Dante rewarded my coarseness with one of his loud, gravely laughs, his head thrown back so his black hair framed him like a dark crown. “What will I do without you when you are gone, tesoro?”
“You mean if you are gone,” I corrected gently with a hand on his iron forearm. “We won’t let that happen, though, D.”
His grin was wry, and he looked so very much like Alexander in his rare moment of self-deprecation. “I wonder if it is a Davenport curse that we always believe we have the ability to control things. Sometimes, I’m a
fraid, cara, it is the things that control us.”
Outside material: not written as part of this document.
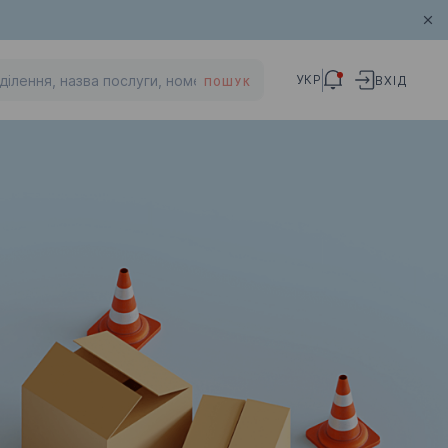
УКР
ВХІД
ПОШУК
“No, not anymore. We’ve come out on the other side of battle victorious and now to the victor go the spoils,” I teased, knocking my wine glass against his rocks glass. “If we can take down the Order, we can certainly take down the New York City police force and district attorney’s office.”
Another twisted grin that ate up his full, too-red mouth. “And if that happens? If I am free, I’ll still be here in the city, and where will my Cosi be? I doubt it will be here with me.”
“No,” I said again, this time with a genuine smile that branched off from the roots of homesickness dug deeply into my heart. “We’ll go back to Pearl Hall.”
“Noel is still there,” he reminded me pointlessly, just because he wanted to change the topic from his own trials.
I shrugged. “Alexander thinks it will only be a matter of time now that the Order has fallen for the MI-5 to have enough on Noel to incarcerate him for good. Apparently, they’ve found records of transactions between a shell company potentially operated by Noel and di Carlo, so they could even pin my attempted murder on him.”
“So, you really are going to leave?” Elena asked softly from behind me.
I reached back and found her hand unerringly to pull her to my side. Her familiar Chanel number 5 scent wafted over me, and the feel of her against me was so right that it felt like two puzzle pieces clicking together. I leaned my head against her shoulder, the ends of her curls soft as cotton beneath my cheek.
“I will, but I’ll come back to visit often.”
There was a silence between the three of us that said not often enough. It won’t be the same.
It wouldn’t. I wasn’t naïve enough to doubt it. I had lived apart from my siblings for long enough to know how distance could erode a bond. I also knew that the secrets we had all harboured between us were almost at an end, that it would be easier to love across a thousand miles without those obstacles to hurdle over.